- _ACTION ITEM_: Could you edit the data from its first line through the line containing "Gestiona las actualizaciones de Chrome.", changing "Cookie policy" to "Cookie notice" and leaving every other part of those lines as it is?
####################
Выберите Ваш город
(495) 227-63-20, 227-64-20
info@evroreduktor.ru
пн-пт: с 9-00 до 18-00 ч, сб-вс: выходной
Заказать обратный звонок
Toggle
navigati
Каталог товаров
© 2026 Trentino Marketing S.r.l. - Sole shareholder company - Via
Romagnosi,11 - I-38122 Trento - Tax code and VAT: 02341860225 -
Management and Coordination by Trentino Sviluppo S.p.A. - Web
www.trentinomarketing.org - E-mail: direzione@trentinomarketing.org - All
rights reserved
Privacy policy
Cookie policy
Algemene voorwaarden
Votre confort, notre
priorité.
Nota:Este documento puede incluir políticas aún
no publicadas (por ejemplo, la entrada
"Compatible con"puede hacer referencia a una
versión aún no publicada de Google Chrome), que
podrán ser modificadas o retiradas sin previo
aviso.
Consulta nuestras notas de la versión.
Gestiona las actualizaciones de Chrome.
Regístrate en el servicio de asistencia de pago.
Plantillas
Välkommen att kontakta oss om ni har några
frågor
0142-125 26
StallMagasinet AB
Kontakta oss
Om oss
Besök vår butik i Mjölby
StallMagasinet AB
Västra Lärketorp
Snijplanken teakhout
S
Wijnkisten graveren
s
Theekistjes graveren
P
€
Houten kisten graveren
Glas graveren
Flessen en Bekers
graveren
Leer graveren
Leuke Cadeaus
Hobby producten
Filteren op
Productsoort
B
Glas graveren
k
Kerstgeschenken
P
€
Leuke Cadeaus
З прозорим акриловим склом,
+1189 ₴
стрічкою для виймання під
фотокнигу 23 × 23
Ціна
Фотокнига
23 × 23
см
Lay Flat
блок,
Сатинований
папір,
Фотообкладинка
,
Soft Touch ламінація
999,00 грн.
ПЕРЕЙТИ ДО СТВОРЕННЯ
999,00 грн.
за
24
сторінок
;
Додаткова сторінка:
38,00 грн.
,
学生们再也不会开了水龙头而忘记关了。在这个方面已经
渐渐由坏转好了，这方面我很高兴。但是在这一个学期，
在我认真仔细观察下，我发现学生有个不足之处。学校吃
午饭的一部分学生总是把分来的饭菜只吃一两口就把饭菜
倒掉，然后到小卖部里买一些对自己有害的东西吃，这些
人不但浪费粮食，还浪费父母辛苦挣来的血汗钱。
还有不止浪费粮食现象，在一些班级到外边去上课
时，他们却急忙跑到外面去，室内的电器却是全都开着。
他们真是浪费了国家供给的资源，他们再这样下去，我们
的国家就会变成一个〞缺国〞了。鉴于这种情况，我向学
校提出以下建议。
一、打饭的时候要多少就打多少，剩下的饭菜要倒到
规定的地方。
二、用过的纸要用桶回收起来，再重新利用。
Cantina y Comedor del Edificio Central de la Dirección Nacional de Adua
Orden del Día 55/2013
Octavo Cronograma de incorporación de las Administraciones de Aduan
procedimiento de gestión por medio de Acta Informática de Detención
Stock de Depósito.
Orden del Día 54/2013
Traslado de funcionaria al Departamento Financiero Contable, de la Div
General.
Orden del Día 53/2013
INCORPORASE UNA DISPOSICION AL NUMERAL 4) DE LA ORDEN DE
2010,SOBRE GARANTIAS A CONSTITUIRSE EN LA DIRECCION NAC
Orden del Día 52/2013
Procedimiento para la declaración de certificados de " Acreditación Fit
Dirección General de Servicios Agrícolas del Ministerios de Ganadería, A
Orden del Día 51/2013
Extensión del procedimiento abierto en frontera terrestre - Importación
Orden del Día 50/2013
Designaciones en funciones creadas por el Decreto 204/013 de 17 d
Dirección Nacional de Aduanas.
####################
- _EXPECTED ANSWER_:
Выберите Ваш город
(495) 227-63-20, 227-64-20
info@evroreduktor.ru
пн-пт: с 9-00 до 18-00 ч, сб-вс: выходной
Заказать обратный звонок
Toggle
navigati
Каталог товаров
© 2026 Trentino Marketing S.r.l. - Sole shareholder company - Via
Romagnosi,11 - I-38122 Trento - Tax code and VAT: 02341860225 -
Management and Coordination by Trentino Sviluppo S.p.A. - Web
www.trentinomarketing.org - E-mail: direzione@trentinomarketing.org - All
rights reserved
Privacy policy
Cookie notice
Algemene voorwaarden
Votre confort, notre
priorité.
Nota:Este documento puede incluir políticas aún
no publicadas (por ejemplo, la entrada
"Compatible con"puede hacer referencia a una
versión aún no publicada de Google Chrome), que
podrán ser modificadas o retiradas sin previo
aviso.
Consulta nuestras notas de la versión.
Gestiona las actualizaciones de Chrome.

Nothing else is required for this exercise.